Semblable aux bêtes… C’est ici proprement la sentence (maschal) annoncée au verset 5. Comparez Ecclésiaste 3.18-19
Ceux qui, suivant leur exemple… Le psalmiste distingue entre les meneurs, les hommes influents, dont il a parlé jusqu’à présent et ceux qui les suivent, applaudissant à leurs paroles et imitant leurs actions.
Jeu d’instruments (séla). Cette indication semblerait mieux en place à la fin du verset 13 et peut-être y a-t-il ici une erreur de copiste. Cependant il arrive souvent qu’elle ne correspond pas à la division des strophes, et, de fait, ce verset, qui résume la strophe précédente, termine un développement.
La mort devient leur berger, littéralement : les paît. On voit un troupeau de brebis descendant au Schéol et n’y trouvant pas d’autre berger que la mort. Pour le Schéol, voir Psaume 6, notes.
Au matin. Après la nuit de l’affliction (Psaumes 30.6) et le règne de l’injustice, les justes se trouveront maîtres de la position, par le fait que les méchants seront descendus sous terre et que les vivants fouleront leurs tombeaux.
Leur beauté, littéralement leur figure, leur forme, leur être extérieur. Chassé par la mort des somptueuses habitations d’autrefois, ce corps, qu’ils ont soigné et admiré, est sans demeure, condamné à errer, à l’état d’ombre.
Dieu rachètera mon âme. Au verset 15 le psalmiste a parlé, moins des justes pris individuellement, que de la communauté des fidèles, qui, dans son ensemble, restera maîtresse du terrain. Maintenant il parle de lui-même personnellement et il puise dans la conscience du lien qui l’attache à Dieu la certitude que son sort ne sera pas celui du méchant. Comparez Luc 20.38.
Il me prendra : du sein même du Schéol, par un enlèvement semblable à celui d’Hénoc ou d’Élie. Il n’y a pas ici contradiction avec le verset 8. Si l’homme ne peut racheter son frère, Dieu peut racheter son serviteur. Cette parole ne le cède en rien en fait de hardiesse aux déclarations de Psaumes 16.10 et Psaumes 17.15. C’est la foi à la résurrection clairement, quoique brièvement exprimée. Tandis que le méchant est livré sans espoir au Schéol, que toutes les richesses de la terre et tous les efforts des hommes ne sauraient l’en racheter, le croyant sait que Dieu le fera sortir même de la mort. Remarquons ici la sobriété du langage du psalmiste, qui ne se livre à aucun développement sur ce sujet, si grand et si contraire à toutes les apparences, de la délivrance de la mort. Sa foi en Dieu lui inspire une ferme déclaration, mais il ne se permet pas de l’amplifier. Un jeu d’instruments donne cependant essor aux sentiments qui l’animent.
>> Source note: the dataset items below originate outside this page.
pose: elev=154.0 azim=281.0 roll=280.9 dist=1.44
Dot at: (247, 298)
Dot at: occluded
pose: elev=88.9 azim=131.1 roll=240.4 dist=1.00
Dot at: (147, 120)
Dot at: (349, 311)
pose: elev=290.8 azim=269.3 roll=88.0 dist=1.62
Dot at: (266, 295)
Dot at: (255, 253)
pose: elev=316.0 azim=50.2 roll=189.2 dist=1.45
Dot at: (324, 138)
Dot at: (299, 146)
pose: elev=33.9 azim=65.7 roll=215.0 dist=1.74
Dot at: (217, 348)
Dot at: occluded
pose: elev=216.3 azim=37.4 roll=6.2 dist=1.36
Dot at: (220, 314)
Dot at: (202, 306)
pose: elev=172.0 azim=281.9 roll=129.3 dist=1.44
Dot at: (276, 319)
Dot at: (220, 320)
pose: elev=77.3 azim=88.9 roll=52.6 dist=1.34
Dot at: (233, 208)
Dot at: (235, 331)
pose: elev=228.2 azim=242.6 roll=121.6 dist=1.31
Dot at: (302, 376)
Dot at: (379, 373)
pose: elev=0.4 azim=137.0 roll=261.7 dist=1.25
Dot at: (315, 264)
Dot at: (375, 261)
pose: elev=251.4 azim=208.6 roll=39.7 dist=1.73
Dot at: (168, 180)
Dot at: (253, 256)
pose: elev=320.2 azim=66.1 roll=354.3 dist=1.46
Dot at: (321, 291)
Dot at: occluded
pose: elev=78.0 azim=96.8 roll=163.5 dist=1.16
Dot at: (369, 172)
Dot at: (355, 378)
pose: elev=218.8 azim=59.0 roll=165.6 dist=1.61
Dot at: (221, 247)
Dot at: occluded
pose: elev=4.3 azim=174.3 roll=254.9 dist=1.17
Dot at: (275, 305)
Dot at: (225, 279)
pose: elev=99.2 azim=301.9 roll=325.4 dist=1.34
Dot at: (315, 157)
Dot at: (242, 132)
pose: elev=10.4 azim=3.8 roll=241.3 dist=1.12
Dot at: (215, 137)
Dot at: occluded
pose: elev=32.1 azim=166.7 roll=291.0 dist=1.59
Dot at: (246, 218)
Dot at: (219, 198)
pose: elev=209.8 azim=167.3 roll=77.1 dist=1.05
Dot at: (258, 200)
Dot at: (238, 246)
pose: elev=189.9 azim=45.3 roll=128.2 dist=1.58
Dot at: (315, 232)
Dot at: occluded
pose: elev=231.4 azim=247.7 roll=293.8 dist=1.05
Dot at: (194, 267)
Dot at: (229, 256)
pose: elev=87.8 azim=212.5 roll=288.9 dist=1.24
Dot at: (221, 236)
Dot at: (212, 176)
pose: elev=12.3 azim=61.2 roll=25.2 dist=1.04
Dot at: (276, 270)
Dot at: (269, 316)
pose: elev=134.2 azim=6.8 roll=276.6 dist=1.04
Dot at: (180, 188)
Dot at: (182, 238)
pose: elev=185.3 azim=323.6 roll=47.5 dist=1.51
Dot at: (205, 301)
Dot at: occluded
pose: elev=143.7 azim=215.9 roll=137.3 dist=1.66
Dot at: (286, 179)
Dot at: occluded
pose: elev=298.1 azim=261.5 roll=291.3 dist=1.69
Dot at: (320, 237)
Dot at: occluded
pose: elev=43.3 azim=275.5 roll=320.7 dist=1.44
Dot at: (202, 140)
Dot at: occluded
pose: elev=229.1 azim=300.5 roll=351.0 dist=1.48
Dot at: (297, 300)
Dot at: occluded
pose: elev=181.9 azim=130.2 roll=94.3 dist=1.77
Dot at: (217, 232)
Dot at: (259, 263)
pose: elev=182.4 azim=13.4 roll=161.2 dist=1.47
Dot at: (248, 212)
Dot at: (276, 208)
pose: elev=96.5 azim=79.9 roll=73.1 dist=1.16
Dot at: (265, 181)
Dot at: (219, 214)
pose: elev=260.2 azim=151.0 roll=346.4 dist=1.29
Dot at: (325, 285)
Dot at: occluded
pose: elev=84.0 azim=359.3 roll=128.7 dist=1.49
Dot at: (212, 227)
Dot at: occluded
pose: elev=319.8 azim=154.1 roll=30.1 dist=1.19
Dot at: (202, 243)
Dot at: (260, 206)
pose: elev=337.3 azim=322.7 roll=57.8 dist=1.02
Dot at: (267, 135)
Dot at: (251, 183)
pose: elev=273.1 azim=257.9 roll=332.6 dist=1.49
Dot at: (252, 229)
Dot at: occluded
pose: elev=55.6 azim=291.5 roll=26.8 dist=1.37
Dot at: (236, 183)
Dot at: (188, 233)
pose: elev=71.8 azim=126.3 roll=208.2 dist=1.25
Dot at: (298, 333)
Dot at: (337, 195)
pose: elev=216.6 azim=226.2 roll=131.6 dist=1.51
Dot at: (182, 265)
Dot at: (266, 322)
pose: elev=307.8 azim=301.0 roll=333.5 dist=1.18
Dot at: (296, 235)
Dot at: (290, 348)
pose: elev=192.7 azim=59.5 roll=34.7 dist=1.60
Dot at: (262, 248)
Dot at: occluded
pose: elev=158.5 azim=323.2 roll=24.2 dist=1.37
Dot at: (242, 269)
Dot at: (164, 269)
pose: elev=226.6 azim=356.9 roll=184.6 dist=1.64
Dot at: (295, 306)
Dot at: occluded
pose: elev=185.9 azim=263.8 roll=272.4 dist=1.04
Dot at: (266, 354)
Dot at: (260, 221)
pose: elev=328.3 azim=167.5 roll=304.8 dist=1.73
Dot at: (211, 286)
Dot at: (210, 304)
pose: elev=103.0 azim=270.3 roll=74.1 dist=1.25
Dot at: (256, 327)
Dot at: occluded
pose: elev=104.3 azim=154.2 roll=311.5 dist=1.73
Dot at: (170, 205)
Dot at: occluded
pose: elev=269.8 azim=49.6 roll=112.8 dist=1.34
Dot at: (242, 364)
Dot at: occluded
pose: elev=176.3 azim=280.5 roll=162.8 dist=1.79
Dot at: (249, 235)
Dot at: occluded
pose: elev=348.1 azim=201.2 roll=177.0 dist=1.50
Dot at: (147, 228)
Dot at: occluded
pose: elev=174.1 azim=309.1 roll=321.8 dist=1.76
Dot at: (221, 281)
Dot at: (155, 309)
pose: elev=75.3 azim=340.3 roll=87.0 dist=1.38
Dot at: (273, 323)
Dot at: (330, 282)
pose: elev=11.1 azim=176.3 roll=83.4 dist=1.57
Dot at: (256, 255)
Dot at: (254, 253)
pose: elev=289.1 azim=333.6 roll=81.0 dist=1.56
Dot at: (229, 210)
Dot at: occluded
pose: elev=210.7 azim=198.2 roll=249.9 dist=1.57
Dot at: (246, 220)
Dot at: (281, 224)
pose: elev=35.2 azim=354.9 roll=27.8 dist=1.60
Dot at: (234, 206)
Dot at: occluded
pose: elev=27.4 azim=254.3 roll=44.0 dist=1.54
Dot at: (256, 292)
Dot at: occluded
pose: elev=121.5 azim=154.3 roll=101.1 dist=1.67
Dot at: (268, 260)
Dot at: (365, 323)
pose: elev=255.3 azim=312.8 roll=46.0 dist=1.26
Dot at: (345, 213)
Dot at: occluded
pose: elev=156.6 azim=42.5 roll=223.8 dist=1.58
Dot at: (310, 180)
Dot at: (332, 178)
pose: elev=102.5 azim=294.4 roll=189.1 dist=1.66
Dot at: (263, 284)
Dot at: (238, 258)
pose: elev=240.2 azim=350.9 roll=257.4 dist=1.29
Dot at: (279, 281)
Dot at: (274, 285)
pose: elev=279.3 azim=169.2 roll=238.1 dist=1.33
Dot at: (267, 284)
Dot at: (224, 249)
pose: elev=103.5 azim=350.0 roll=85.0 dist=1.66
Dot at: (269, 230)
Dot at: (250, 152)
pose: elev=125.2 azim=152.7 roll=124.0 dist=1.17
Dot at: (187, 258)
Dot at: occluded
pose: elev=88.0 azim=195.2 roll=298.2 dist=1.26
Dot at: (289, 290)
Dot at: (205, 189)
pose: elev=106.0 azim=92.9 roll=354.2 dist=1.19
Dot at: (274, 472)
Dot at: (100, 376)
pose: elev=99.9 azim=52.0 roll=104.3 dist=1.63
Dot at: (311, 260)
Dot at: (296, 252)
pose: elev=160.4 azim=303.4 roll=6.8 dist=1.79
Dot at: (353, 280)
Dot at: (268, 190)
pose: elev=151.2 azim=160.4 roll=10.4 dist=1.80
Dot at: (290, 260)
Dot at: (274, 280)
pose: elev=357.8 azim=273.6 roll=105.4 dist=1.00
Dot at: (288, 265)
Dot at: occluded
Ne crains point. La pensée du début (verset 6) revient maintenant, sous forme de conclusion et d’exhortation.
On te loue. Subitement le discours s’adresse au méchant.
Elle : son âme, celle du méchant.
Sans intelligence. Ces mots, qui ne se trouvaient pas, au verset 13, font comprendre au lecteur que ce n’est pas la richesse en elle-même qui est condamnée ici.